In the previous set of lectures, we thought about explanation of spatial patterns through a fairly simple lens. Namely, that the best explanation for variation in values is a function of distance. As such, the best prediction of new values take into account the measurement and some function of distance. In deterministic methods, we assume that the measurements we have should simpley be smoothed based on distance. In probabilistic methods, we allow for the idea that the underlying mean of the process is unknown (and can vary) and then exploit spatial covariance to more meaningfully account for relationship between distance and the mean of the process (allowing for potential second-order effects). It is often the case, however, that we want to know more about this unknown mean value (which factors are most important, how do they affect the process, etc). This might be because we are interested in inference about those factors more than we care about complete predictions. In this case, me might use statistical-learning models to take advantage of the data we have in a way that is computationally efficient.
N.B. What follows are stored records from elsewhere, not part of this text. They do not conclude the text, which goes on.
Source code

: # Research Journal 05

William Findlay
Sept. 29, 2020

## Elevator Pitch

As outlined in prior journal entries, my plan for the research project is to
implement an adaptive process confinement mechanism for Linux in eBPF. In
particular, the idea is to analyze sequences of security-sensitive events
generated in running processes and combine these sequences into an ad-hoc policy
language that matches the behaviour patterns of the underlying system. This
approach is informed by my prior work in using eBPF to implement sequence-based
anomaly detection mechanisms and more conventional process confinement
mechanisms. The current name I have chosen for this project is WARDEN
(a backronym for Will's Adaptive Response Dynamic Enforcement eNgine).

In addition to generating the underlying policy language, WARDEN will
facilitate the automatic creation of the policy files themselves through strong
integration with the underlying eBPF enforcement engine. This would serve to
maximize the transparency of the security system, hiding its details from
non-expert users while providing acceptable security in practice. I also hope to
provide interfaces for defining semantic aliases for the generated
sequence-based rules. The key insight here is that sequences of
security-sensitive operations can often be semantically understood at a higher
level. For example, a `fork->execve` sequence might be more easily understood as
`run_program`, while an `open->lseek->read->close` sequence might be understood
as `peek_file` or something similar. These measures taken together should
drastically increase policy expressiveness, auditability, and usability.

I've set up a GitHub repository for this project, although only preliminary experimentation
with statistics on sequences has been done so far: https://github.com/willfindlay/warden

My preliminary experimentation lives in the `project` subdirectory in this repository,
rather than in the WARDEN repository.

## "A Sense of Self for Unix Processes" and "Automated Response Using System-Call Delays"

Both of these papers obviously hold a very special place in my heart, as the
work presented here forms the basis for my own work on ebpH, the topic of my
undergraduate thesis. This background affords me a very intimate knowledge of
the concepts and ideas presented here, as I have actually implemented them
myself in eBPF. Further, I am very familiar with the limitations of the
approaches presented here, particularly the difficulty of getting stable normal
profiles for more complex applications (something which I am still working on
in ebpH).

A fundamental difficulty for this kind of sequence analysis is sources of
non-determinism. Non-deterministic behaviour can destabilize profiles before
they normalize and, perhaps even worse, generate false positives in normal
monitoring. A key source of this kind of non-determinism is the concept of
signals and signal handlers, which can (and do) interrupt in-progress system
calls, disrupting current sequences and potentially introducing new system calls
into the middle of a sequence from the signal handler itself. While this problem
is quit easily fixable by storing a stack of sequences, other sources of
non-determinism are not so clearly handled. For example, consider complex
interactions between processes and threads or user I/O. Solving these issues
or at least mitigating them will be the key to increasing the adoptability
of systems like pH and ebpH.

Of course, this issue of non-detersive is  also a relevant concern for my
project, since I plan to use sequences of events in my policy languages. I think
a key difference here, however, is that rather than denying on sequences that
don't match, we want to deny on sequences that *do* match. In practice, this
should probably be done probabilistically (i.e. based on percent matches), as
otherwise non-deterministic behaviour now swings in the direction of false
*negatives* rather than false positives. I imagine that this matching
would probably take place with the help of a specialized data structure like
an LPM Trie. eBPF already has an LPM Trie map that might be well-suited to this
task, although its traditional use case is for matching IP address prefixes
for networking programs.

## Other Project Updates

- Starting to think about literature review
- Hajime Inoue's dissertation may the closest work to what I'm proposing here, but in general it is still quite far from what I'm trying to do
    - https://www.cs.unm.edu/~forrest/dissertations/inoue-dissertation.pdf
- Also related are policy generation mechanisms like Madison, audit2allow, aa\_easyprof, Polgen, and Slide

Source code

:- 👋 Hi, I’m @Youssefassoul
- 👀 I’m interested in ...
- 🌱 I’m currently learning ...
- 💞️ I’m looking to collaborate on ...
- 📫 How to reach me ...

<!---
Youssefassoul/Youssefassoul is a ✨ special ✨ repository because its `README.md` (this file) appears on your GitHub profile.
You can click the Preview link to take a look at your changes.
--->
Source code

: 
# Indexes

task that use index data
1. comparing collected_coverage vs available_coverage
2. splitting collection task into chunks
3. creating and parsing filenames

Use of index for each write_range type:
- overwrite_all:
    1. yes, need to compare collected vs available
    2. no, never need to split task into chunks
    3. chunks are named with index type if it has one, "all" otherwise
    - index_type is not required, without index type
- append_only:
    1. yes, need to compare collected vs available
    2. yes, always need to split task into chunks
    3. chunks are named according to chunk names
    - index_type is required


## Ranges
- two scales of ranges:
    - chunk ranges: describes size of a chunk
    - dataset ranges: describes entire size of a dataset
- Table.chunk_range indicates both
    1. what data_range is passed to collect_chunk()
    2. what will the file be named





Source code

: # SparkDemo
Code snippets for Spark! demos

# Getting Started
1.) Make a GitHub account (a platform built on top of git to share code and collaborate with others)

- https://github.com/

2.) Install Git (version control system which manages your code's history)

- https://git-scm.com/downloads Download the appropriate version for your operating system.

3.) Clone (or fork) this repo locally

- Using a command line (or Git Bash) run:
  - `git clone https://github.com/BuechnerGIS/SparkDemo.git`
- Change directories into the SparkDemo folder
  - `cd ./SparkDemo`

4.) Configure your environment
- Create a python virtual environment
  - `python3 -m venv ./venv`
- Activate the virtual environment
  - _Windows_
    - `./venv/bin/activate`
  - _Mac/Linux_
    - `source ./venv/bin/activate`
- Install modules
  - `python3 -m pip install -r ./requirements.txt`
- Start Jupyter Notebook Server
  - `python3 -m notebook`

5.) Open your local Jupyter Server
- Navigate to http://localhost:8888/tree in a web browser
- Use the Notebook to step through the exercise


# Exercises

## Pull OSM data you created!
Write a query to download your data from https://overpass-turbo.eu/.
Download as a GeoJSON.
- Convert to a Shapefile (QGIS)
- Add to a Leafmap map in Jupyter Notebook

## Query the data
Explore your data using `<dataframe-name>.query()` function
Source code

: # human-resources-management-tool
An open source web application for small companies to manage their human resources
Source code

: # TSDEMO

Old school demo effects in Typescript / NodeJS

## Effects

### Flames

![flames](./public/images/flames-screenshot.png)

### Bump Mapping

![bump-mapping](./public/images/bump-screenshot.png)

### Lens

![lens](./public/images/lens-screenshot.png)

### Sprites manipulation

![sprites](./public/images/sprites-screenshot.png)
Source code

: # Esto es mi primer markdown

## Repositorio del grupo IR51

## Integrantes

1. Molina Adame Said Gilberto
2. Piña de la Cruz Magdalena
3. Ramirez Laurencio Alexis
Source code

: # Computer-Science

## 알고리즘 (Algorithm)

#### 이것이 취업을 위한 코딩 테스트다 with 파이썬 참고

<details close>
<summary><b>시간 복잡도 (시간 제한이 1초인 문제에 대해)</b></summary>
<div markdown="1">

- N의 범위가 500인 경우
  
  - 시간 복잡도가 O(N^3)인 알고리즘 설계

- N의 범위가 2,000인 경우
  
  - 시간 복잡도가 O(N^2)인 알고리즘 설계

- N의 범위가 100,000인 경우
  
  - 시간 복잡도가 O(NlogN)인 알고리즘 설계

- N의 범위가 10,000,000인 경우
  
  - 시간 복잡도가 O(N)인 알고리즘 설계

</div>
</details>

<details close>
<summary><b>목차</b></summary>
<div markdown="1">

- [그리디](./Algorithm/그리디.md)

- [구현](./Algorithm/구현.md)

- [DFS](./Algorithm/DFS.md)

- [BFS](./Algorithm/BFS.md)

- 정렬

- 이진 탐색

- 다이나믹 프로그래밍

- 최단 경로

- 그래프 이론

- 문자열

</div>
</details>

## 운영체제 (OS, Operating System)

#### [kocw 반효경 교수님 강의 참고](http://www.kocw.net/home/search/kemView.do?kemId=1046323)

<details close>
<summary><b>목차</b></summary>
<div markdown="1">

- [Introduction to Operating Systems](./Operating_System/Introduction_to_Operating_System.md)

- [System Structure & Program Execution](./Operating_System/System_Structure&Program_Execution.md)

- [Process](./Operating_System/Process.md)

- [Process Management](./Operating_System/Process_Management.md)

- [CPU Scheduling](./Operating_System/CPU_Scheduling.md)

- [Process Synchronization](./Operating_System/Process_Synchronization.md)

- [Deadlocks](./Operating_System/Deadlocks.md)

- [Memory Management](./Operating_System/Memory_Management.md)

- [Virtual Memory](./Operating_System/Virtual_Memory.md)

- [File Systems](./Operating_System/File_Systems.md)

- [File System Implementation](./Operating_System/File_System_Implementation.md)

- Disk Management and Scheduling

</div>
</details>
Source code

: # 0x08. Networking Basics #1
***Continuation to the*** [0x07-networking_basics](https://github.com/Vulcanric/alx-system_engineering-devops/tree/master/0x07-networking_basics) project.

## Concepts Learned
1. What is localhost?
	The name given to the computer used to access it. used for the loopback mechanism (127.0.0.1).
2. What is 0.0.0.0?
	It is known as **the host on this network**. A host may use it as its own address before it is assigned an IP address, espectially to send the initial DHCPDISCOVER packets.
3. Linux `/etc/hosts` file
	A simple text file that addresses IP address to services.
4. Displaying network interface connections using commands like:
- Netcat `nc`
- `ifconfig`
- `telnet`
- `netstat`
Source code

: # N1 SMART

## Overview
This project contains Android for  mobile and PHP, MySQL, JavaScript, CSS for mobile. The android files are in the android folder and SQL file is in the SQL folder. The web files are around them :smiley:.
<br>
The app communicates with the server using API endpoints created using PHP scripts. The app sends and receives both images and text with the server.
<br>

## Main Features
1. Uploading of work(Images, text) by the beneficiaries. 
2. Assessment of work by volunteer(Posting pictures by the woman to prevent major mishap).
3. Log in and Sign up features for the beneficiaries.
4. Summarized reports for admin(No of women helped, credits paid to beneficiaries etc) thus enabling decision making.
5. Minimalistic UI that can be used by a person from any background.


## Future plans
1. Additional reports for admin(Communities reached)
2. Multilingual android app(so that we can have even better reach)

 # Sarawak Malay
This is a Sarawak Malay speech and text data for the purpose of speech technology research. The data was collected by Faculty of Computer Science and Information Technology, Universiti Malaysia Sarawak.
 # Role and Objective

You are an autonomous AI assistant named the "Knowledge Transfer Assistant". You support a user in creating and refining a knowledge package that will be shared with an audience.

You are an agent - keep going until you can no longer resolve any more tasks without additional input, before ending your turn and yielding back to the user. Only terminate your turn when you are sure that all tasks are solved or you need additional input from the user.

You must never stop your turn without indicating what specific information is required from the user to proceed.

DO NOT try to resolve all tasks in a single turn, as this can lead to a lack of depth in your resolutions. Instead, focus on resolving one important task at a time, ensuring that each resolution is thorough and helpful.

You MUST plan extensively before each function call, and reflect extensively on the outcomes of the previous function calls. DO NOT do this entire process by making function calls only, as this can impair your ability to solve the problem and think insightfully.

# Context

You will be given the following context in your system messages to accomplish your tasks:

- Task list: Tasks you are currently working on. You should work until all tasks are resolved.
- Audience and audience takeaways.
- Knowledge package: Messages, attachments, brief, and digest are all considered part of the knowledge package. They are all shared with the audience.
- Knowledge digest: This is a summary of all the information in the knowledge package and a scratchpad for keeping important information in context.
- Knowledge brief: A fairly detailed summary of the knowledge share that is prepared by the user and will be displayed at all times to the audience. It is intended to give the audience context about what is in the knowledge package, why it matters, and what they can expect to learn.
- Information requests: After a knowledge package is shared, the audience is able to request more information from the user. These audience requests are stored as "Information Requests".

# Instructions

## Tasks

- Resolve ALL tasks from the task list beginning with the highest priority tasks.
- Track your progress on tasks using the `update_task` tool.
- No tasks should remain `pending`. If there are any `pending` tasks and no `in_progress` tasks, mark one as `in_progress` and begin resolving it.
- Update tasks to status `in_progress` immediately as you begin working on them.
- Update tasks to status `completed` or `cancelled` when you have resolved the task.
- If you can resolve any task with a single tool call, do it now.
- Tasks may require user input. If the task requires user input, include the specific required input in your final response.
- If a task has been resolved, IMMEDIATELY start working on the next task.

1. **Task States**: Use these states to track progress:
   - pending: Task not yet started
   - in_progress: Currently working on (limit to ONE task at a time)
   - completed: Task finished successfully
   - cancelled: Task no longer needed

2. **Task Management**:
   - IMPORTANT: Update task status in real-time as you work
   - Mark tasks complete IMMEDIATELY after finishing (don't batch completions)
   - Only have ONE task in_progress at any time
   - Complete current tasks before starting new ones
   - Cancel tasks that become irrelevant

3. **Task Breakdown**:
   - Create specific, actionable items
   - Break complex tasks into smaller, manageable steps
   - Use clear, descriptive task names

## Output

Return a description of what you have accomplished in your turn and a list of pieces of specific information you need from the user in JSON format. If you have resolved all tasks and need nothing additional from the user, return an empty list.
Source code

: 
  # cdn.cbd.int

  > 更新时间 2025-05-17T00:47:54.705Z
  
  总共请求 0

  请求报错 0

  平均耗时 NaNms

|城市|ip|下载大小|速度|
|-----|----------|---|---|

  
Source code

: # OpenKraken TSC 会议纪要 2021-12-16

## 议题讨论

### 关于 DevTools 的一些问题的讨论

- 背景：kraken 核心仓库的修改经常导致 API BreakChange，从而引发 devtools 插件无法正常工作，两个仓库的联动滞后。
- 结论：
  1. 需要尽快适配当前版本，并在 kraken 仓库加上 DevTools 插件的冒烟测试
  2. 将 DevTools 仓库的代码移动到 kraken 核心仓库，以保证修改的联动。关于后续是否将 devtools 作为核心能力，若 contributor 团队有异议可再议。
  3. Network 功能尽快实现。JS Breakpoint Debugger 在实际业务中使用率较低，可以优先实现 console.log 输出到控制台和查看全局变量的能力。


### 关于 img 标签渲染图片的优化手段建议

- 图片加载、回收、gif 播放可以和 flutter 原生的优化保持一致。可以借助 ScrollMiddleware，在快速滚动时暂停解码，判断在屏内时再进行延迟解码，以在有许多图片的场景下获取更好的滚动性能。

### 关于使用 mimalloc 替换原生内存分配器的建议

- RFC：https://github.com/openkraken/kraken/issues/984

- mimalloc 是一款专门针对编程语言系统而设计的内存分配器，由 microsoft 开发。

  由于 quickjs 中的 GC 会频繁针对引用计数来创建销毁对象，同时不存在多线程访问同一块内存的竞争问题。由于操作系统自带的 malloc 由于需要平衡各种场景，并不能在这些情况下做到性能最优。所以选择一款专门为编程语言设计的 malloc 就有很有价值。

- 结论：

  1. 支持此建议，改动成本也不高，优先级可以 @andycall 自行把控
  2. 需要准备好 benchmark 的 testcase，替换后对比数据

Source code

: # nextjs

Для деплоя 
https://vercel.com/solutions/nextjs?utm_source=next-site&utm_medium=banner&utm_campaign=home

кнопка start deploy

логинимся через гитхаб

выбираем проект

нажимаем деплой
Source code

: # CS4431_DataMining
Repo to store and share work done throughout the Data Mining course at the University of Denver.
We’ll talk about some of the simpler methods for doing that today: tree based methods.

Resources

Random forests for Classification in Ecology by (Cutler et al. 2007) provides an introduction to the utility of Random Forests for ecologists.
Statistical modeling of spatial data in (Pebesma and Bivand 2023) gives a nice overview of the different goals for spatial statistical modeling and considerations one should be aware of when trying to draw inference from these types of analyses.
An Introduction to Statistical Learning by (James et al. 2021) is a comprehensive introduction to a number of statistical learning techniques with examples in R. Although these examples are not necessarily spatial, the chapters provide a lot of the background necessary for understanding what the models are doing.
Spatial machine learning with R: caret, tidymodels, and mlr3 by Jakub Nowosad provides a useful introduction to fitting Random Forests under 3 different modeling paradigms. The caret package has been around for a long time and is a “go to” for lots of machine learning methods. The other two are newer and have quite a few more methods, but have been less integrated into the existing spatial modeling paradigms.

Objectives

By the end of today you should be able to:

Differentiate supervised from unsupervised classification
Recognize the linkage between statistical learning models and interpolation
Define the key elements of tree-based classifiers
Articulate the differences in statistical learning for spatial data

View all slides in new window Download PDF of all slides

References

Cutler, D. R., T. C. Edwards Jr., K. H. Beard, A. Cutler, K. T. Hess, J. Gibson, and J. J. Lawler. 2007. RANDOM FORESTS FOR CLASSIFICATION IN ECOLOGY. Ecology 88:2783–2792.

James, G., D. Witten, T. Hastie, and R. Tibshirani. 2021. Classification. Pages 129–195 An introduction to statistical learning: With applications in r. Springer US, New York, NY.

Pebesma, E., and R. Bivand. 2023. Spatial data science: With applications in R. Chapman; Hall/CRC, Boca Raton.